Changelog • gao

gao 0.5.0

CRAN preparation release.
Bundled RDS shrunk from 6.4 MB to 3.7 MB by storing only 14 core columns with xz compression. The 82 indicator columns are now computed on the fly by gao_links() and cached in memory.
New gao_update_data() function downloads the latest data from GitHub Releases using base R download.file() — no curl-impersonate needed. gao_links() checks for user-local cached data before the bundled copy.
auto_download() now offers to check for updated data in interactive sessions before proceeding.
Daily CI workflow now uploads the RDS to a pinned GitHub Release (data-latest) for gao_update_data() to fetch.
Fixed missing lifecycle-deprecated.svg badge referenced by extract_pdf_links.Rd.
Updated CITATION.cff to match current version and license.

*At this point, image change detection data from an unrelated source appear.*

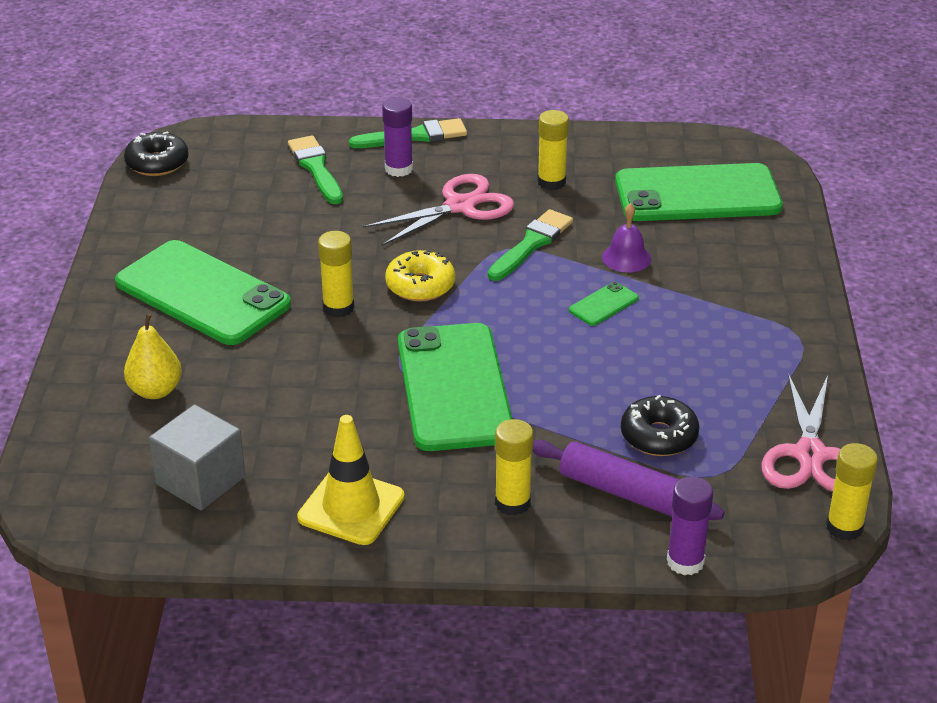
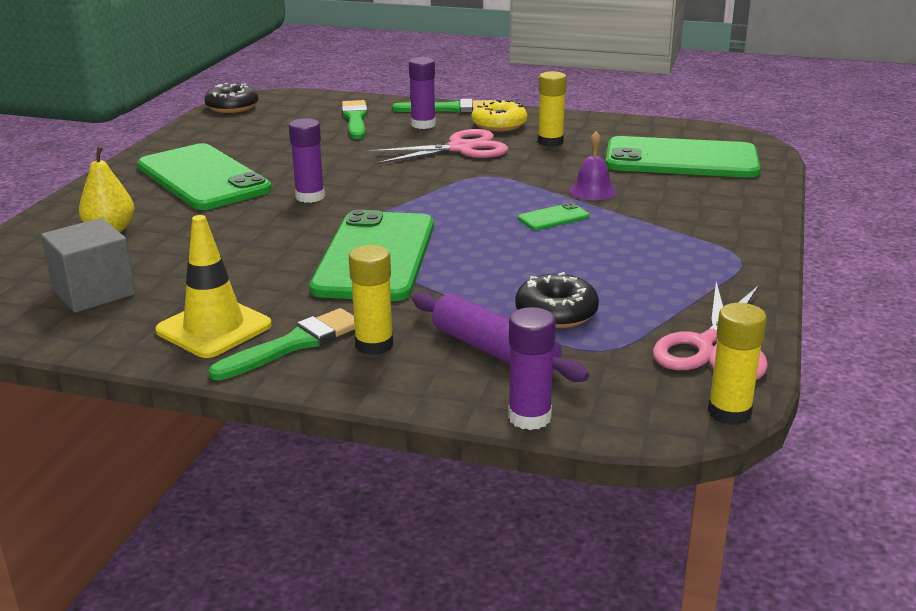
camera: 15 degrees right, 10 degrees down
(338, 308) = (310, 197): yellow glue stick -> purple glue stick
(420, 285) = (392, 190): yellow donut -> yellow donut (499, 125)
(531, 244) = (509, 175): green brush -> green brush (294, 344)

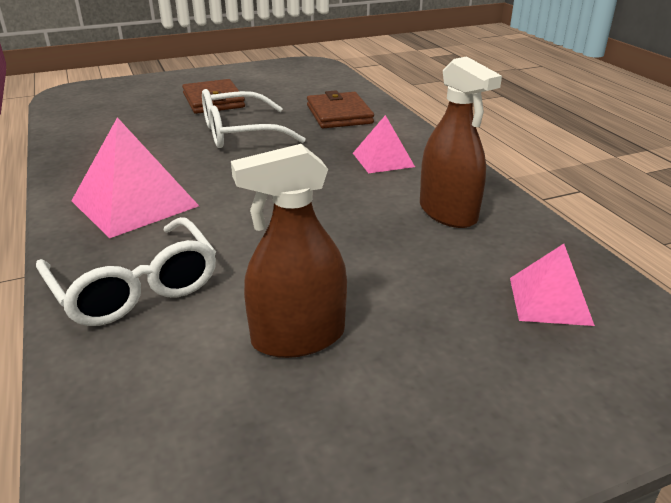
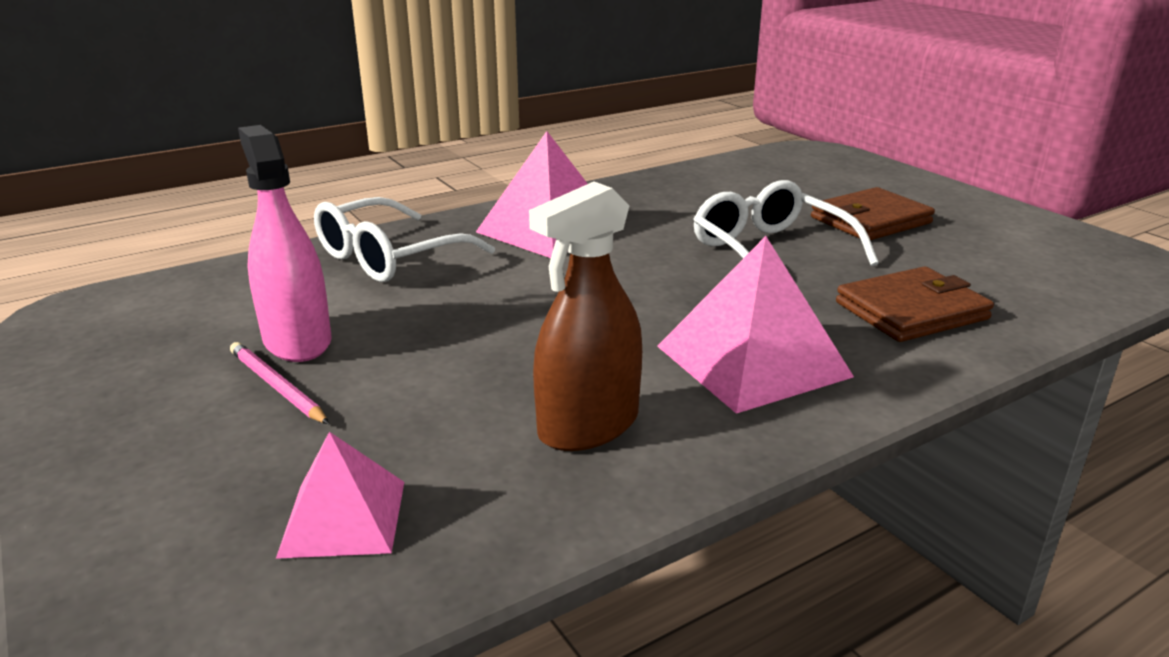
camera: 80 degrees right, 5 degrees down
(298, 337) = (297, 341): brown spray bottle -> pink spray bottle
(380, 343) = (276, 386): none -> pink pencil
(383, 160) = (752, 361): pink pyramid -> pink pyramid, size x1.68

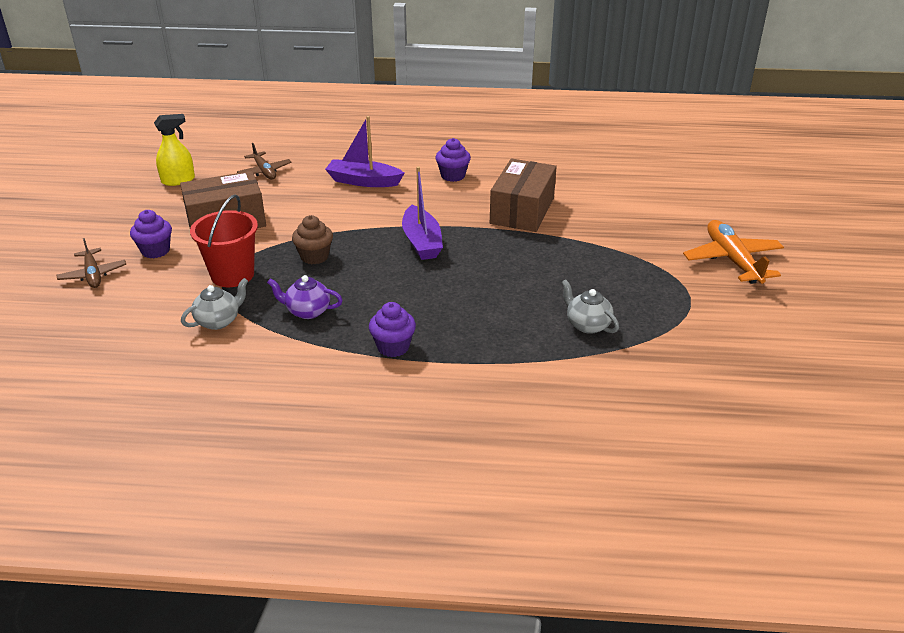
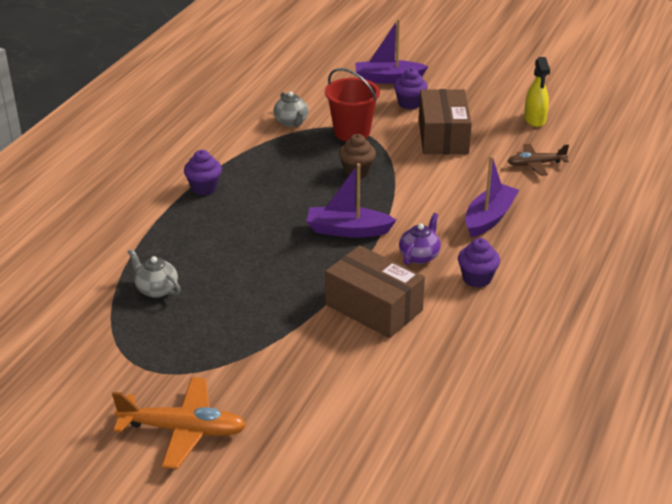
camera: 110 degrees right, 0 degrees up
(93, 275) = (388, 79): brown plane -> purple boat
(307, 311) = (278, 158): purple teapot -> purple teapot (419, 256)
(587, 325) = (156, 289): grey teapot -> grey teapot turned 120 degrees counterclockwise

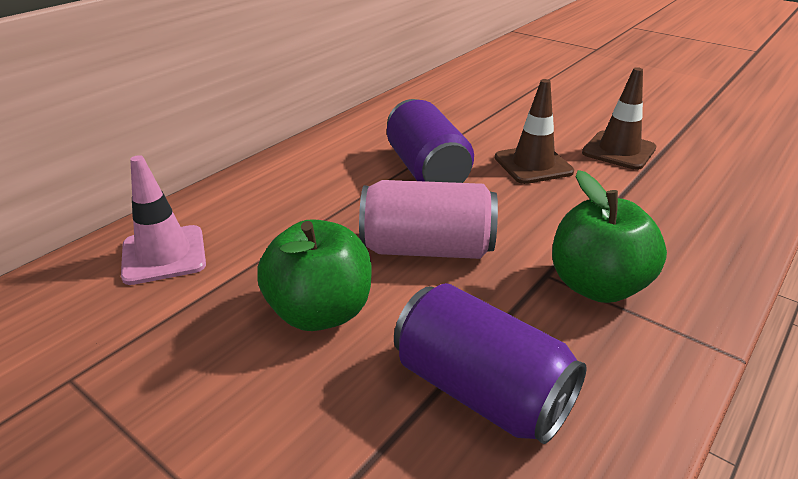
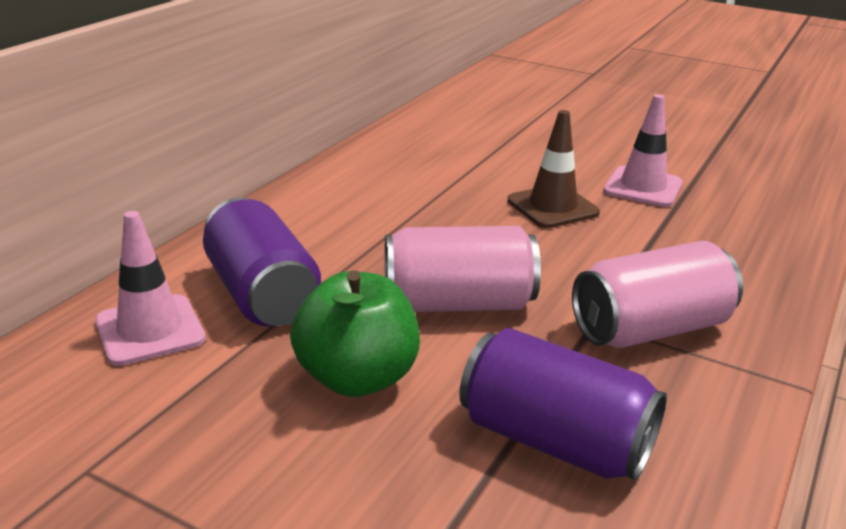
camera: 10 degrees left, 5 degrees down
(427, 170) = (434, 219): purple can -> purple can (262, 294)
(597, 286) = (650, 329): green apple -> pink can
(618, 150) = (643, 187): brown traffic cone -> pink traffic cone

New extract_text() function for extracting text from downloaded PDFs. Requires pdftools (added to Suggests).
Bundled dataset now includes page_count, topics, and subject_terms columns. gao_links() returns a 9-column data.frame.
Full metadata backfill: title, published, released are now 100% populated across all 56,000+ reports. summary at 97.5%.
Missing report_id values filled from URL slugs (now 100% complete).
Page counts extracted from 55,000+ PDF archive and matched to metadata via URL slug and report ID (80.7% coverage).
Daily CI workflow now backfills page_count for newly added reports.
Fixed update_links() column mismatch when bundled data has columns that new scrape results lack.
License changed from MIT to GPL (>= 3).

Breaking: gao_links() now returns a data.frame with columns url, title, report_id, published, released, and summary instead of a character vector.
Bundled dataset switched from text (.txt) to RDS (.rds) for compression with rich metadata.
Year filtering in auto_download() now uses published date and fiscal year calculation instead of regex on report IDs, fixing ~29% of reports with legacy ID formats that previously yielded NA years.
extract_links() and update_links() now return data.frames with full report metadata.
Fixed R-CMD-check GitHub Action syntax error (args parameter).

Added auto_download() convenience wrapper that handles the full pipeline (load links, filter by year, download as PDF/HTML) in one call.
PDF URLs are now constructed directly from report IDs, avoiding one HTTP request per report compared to extract_pdf_links().
Interactive prompts for format and year range when arguments are omitted.
Non-interactive safety: confirm = TRUE errors unless explicitly set to FALSE, preventing accidental mass downloads.